That would be my perfect gift. Nothing that money can buy.
Instead we are here, the 5 of us. Not that here is bad, but it isn't there.
I am trying hard, really hard, to like it here.
So I'll suck it up, and clean out the oven so I can bake here, with my kids. I'll create the kitchen memories with two little boys, the ones that I wish I could still have with my sisters. I'll call my grams and get her tea ring recipe, and make that too. Instead of board games with siblings I'll teach Ryk to play new games.
It is a learning process, this holiday away from family thing.
I am trying to be good about it. But it is hard.

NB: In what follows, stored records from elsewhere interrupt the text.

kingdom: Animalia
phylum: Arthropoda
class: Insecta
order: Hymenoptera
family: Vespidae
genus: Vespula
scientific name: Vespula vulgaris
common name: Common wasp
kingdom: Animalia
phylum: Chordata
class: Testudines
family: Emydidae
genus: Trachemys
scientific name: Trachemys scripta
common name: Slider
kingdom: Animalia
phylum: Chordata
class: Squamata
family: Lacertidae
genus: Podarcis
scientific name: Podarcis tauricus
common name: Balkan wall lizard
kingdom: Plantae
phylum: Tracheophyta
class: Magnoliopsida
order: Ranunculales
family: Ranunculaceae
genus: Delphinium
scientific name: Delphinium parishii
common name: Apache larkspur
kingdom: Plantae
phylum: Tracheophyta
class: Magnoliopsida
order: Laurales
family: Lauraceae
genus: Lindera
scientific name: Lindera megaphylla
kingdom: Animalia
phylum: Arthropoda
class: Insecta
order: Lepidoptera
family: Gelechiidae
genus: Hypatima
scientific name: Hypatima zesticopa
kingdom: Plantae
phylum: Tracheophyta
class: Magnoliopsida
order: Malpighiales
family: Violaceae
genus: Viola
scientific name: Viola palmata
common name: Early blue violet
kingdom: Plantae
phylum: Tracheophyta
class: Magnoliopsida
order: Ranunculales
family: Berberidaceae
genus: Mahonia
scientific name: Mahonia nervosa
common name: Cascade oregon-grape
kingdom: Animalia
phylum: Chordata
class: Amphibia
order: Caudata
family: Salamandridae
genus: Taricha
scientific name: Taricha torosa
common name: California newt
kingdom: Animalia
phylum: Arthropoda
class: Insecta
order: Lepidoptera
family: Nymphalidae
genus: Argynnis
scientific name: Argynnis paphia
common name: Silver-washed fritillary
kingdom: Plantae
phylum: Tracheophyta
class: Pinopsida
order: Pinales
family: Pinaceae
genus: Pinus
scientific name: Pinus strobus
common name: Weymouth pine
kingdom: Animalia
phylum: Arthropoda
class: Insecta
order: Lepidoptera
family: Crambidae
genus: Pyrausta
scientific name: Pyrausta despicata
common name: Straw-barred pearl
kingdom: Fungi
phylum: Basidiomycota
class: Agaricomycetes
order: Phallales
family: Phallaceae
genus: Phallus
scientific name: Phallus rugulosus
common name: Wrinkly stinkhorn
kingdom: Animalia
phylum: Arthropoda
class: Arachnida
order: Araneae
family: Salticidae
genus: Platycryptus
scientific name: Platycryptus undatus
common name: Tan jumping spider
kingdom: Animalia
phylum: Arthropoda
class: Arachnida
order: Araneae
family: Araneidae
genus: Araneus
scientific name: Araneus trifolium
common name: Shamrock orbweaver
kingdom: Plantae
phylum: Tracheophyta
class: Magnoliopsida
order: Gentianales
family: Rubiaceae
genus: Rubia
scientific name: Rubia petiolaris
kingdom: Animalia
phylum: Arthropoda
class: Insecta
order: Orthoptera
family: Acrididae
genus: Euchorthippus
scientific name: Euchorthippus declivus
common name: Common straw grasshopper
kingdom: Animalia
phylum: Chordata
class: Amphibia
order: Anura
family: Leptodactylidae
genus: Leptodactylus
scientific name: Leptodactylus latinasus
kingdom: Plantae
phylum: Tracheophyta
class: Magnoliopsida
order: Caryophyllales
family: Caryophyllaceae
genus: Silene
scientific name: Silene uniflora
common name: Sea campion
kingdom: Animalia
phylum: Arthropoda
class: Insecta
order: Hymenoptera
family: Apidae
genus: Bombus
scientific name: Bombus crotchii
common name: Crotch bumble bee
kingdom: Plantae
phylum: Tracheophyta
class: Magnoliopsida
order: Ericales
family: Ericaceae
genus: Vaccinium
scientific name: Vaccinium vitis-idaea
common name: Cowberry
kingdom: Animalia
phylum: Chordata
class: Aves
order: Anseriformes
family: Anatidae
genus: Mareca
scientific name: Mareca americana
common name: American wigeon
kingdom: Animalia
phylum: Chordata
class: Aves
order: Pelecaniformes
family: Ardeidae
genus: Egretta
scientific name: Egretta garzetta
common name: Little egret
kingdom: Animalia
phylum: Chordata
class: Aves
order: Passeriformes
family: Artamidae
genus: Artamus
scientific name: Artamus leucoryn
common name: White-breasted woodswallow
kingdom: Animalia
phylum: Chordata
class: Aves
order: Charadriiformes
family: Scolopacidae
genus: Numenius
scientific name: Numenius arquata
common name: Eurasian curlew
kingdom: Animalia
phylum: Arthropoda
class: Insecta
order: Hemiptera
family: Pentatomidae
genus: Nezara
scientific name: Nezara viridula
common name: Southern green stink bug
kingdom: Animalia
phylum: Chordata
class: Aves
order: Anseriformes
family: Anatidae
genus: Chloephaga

I just want to do my best to create these memories for my kids, and it makes me sad knowing that my memories of Christmas aren't about the gifts I got each year (though don't get me wrong, I vividly still remember that darn "water baby doll" - thanks dad for filling it with warm water to make it feel "life like")- it was about quality time spent with grandparents, aunts, uncles, cousins...and I just can't create these memories for them this year.
As much as I wish I could fly back to Oregon (I almost put home, but home is here, not in Oregon) for the holidays, it just isn't feasible...my new job (the downfall to being an RN - gotta work holidays) and then the logistics, stress, and chaos that flying with 3 little kids during one of the most busy travel times of the year brings...yep we are staying put.
And even though I don't have a house full of guests to entertain, I have the 4 most precious people in the world who deserve to have the experience that would come with hosting a Christmas party. So I'm on it. I'm writing list, scouring cookbooks, and darn it we'll have a rocking holiday just the 5 of us. Unlike previous years, I won't have a hodge podge of yummy goods gathered from each holiday party to put out for my family on Christmas day, so I'll need to make fudge, cookies, a pie, etc... and I guess I'll just dream about that salmon dip my uncle makes - because that it is just something I can't replicate.
*****
In other exciting news, I'm charging up my batteries. My camera, it'll be back in action on the 23rd, just in time to capture memories of my Mr. turning...29. I can't wait! Just in time to capture memories of how we make the holidays our own, here.